FlashFace: Human Image Personalization with High-fidelity Identity Preservation

Shilong Zhang,Lianghua Huang,Xi Chen,Yifei Zhang,Zhi-Fan Wu,Yutong Feng,Wei Wang,Yujun Shen,Yu Liu,Ping Luo
2024-03-26
Abstract:This work presents FlashFace, a practical tool with which users can easily personalize their own photos on the fly by providing one or a few reference face images and a text prompt. Our approach is distinguishable from existing human photo customization methods by higher-fidelity identity preservation and better instruction following, benefiting from two subtle designs. First, we encode the face identity into a series of feature maps instead of one image token as in prior arts, allowing the model to retain more details of the reference faces (e.g., scars, tattoos, and face shape ). Second, we introduce a disentangled integration strategy to balance the text and image guidance during the text-to-image generation process, alleviating the conflict between the reference faces and the text prompts (e.g., personalizing an adult into a "child" or an "elder"). Extensive experimental results demonstrate the effectiveness of our method on various applications, including human image personalization, face swapping under language prompts, making virtual characters into real people, etc. Project Page:
Computer Vision and Pattern Recognition
What problem does this paper attempt to address?

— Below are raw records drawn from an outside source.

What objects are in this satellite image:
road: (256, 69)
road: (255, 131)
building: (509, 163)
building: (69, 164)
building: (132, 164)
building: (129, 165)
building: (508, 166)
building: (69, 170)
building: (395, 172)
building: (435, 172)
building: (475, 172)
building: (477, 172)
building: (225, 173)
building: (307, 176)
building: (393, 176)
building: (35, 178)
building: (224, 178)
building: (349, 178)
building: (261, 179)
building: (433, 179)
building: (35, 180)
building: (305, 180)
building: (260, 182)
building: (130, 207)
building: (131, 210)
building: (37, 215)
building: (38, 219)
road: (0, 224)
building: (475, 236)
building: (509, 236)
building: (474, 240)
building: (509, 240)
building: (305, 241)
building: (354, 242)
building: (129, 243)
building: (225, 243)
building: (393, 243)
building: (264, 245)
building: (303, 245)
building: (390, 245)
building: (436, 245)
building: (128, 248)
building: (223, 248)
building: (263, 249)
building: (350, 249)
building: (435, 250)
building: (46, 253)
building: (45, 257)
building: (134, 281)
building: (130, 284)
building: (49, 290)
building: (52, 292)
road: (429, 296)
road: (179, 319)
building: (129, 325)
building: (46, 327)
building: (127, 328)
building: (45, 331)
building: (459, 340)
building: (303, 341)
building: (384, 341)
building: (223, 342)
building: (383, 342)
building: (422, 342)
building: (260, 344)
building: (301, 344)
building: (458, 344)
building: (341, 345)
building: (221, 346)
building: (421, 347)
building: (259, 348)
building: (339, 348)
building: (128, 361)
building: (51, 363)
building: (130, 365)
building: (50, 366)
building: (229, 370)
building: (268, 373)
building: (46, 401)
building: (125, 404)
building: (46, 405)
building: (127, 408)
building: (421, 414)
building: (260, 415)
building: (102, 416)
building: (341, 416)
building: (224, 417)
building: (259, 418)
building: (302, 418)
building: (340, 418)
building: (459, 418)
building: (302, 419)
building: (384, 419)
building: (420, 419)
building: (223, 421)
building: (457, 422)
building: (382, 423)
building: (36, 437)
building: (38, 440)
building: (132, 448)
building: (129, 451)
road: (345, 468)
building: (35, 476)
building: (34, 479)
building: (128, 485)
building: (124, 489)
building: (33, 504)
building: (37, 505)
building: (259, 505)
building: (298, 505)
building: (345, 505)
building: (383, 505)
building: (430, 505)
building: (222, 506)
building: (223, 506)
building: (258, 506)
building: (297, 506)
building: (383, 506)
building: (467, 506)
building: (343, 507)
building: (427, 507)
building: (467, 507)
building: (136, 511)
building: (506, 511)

The problem that this paper attempts to solve is how to accurately follow text instructions while maintaining high - fidelity identity characteristics when generating personalized human images. Specifically, there are two main problems in existing methods during the generation process: 1. **Insufficient Facial Detail Preservation**: When encoding the reference face into one or several tokens, the spatial representation will be lost, resulting in the generated image being unable to well preserve the shape and details of the reference face. 2. **Imprecise Language Control**: Existing methods perform poorly when dealing with conflicts between text prompts and reference images. For example, when personalizing an adult as a "child" or an "elderly person", they usually cannot accurately follow the text prompts. To solve these problems, the paper proposes the **FlashFace** method, with the following two key technological improvements: 1. **Feature Map Encoding**: Use the reference network to encode the reference image into a series of feature maps instead of a single token, thereby preserving more facial detail information. 2. **Decoupled Integration Strategy**: Introduce a decoupled integration strategy to separately process the control signals of the reference image and the text prompt in the U - Net, balance the influence of the two, and improve the ability to accurately follow text instructions. These improvements make FlashFace perform excellently in various applications, including personalized human image generation, face - swapping based on language prompts, converting virtual characters into real people, etc.